TASK DIRECTIONS: Beneath this instruction is a listing. Transcribe from it only the stretch from the line with "M53 925 109" through the line with "M340 675 426 590", both end lines included, exactly as written.

DATA SUPPLIED:
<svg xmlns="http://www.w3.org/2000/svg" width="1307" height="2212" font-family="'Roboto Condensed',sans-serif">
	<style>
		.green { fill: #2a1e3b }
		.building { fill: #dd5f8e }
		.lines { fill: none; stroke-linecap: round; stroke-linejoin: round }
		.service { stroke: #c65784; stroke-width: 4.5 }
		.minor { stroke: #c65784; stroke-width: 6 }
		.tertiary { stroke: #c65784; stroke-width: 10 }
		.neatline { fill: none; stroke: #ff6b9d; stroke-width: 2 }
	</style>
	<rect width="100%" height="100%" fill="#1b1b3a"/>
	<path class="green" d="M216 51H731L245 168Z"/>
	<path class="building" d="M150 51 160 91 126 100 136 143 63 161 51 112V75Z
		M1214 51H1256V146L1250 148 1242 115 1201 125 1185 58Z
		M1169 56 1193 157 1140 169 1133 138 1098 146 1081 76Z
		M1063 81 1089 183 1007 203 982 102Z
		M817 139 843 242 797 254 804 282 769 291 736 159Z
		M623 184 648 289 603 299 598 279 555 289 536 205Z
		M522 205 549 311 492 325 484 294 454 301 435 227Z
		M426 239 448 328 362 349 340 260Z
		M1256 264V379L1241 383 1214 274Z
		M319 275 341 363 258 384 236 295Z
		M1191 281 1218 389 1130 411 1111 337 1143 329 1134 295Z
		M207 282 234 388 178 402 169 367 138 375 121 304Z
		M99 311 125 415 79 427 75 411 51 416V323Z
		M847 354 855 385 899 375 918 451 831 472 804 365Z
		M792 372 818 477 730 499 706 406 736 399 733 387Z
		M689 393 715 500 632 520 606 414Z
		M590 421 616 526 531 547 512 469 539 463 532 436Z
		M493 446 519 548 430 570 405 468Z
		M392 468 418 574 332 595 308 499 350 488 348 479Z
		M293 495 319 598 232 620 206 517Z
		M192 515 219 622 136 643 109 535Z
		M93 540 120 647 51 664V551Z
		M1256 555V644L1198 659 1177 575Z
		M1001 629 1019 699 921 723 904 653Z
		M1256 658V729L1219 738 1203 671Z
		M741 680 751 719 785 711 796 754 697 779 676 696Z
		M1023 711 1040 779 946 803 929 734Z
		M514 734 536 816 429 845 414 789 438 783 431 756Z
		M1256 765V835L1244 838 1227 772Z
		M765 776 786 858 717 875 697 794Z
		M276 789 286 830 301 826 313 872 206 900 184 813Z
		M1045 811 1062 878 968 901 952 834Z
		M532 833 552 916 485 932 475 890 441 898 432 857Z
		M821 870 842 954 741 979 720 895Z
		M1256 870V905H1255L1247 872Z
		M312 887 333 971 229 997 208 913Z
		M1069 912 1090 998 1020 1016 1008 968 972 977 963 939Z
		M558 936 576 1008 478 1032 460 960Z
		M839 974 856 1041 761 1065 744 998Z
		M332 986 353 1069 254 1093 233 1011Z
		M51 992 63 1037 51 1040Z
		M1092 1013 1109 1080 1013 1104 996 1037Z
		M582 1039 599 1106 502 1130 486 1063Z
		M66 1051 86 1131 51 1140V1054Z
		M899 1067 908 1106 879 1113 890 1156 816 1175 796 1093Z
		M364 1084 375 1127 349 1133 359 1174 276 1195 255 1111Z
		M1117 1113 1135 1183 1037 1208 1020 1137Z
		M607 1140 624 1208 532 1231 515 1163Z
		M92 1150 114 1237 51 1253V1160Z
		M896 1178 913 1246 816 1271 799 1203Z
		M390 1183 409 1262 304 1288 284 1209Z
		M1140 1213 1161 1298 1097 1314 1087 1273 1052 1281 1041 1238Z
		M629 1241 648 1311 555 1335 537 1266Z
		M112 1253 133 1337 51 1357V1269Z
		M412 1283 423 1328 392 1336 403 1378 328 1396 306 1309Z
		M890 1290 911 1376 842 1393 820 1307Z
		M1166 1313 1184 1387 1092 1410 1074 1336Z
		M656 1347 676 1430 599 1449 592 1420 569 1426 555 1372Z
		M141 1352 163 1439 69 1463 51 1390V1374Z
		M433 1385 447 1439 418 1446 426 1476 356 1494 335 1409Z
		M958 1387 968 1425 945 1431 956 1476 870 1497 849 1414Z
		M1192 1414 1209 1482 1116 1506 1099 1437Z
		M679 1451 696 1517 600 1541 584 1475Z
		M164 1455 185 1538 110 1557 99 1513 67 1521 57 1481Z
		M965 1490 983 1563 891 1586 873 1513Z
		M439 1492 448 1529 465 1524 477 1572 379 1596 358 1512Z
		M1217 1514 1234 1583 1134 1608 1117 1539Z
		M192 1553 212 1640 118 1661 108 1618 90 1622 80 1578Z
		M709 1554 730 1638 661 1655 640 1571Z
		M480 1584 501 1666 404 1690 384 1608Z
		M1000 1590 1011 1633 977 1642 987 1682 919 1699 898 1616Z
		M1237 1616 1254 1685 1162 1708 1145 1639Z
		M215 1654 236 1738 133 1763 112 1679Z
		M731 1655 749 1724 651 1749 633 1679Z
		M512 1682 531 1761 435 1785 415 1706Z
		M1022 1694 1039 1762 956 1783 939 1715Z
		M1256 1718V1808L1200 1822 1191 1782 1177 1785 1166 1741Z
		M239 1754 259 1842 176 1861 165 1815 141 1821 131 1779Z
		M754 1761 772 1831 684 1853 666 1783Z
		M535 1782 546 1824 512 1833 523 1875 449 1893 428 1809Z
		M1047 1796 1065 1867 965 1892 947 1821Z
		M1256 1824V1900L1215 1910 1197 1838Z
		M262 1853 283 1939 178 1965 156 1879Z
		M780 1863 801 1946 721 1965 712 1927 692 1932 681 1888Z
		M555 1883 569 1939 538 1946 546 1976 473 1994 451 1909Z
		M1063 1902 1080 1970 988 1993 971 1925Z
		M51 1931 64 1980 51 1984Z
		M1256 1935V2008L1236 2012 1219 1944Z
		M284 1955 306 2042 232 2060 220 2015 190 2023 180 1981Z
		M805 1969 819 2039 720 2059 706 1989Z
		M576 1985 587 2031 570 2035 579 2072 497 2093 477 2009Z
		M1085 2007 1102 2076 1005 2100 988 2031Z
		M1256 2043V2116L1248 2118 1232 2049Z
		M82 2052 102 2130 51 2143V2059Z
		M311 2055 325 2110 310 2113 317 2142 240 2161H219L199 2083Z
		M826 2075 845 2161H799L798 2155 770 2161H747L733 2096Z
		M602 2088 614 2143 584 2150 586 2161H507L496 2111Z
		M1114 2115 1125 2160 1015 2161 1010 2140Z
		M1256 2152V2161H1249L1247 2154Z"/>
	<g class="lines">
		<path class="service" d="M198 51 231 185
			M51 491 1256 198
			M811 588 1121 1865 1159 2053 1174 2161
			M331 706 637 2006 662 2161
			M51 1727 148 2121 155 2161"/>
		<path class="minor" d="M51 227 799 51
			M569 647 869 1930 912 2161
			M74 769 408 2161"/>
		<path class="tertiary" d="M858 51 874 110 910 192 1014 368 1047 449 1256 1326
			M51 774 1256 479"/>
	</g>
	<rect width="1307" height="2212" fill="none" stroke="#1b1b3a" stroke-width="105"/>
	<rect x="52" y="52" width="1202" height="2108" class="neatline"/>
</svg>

* * *

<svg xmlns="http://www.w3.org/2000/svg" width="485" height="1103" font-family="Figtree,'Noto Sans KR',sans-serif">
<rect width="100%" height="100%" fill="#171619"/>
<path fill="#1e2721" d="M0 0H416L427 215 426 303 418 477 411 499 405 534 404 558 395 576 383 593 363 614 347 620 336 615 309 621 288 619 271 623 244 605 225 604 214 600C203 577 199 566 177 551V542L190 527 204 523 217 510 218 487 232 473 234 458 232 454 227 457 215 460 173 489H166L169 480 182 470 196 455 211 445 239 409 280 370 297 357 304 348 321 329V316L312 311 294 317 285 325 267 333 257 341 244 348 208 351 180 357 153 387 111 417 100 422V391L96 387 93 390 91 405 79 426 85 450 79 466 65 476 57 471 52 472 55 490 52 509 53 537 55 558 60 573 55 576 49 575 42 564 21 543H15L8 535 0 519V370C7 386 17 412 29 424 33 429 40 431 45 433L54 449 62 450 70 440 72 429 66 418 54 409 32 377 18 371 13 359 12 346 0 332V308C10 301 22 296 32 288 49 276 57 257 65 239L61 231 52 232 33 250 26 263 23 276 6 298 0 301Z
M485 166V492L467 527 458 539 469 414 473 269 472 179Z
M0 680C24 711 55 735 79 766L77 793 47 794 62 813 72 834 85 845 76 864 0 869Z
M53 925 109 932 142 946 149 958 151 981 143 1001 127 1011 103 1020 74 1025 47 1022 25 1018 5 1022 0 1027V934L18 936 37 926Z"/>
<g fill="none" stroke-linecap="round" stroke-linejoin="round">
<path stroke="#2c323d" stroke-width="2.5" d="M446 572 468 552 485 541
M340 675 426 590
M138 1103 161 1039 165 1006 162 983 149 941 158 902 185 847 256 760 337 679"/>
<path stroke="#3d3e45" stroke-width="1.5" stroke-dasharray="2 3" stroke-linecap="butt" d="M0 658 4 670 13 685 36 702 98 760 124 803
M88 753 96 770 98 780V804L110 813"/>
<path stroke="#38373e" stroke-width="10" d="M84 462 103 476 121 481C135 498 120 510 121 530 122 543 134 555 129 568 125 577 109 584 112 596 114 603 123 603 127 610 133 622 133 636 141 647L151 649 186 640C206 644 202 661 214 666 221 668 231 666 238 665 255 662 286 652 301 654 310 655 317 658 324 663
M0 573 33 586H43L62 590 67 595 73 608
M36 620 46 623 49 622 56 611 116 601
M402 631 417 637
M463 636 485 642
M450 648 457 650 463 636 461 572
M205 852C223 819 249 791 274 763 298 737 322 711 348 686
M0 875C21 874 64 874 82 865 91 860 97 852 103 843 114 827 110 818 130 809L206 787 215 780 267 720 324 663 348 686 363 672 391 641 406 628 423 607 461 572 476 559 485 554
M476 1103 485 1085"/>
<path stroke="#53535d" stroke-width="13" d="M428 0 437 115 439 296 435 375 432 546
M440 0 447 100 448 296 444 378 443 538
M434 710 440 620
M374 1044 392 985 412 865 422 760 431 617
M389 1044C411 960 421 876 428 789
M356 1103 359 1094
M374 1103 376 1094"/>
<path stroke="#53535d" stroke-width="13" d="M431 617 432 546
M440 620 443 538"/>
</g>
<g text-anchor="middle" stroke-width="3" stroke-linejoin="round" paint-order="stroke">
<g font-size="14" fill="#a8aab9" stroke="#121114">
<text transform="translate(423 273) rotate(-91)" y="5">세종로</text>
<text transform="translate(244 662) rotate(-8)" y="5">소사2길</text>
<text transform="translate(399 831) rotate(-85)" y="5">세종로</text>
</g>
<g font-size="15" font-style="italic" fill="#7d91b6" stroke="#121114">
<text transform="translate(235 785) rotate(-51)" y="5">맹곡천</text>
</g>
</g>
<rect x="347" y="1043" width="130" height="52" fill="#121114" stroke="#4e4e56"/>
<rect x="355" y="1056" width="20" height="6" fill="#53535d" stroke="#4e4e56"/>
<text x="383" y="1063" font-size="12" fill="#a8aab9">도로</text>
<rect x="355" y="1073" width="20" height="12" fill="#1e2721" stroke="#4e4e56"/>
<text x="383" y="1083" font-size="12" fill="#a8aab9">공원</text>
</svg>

OUTPUT FOR THIS TASK:
M53 925 109 932 142 946 149 958 151 981 143 1001 127 1011 103 1020 74 1025 47 1022 25 1018 5 1022 0 1027V934L18 936 37 926Z"/>
<g fill="none" stroke-linecap="round" stroke-linejoin="round">
<path stroke="#2c323d" stroke-width="2.5" d="M446 572 468 552 485 541
M340 675 426 590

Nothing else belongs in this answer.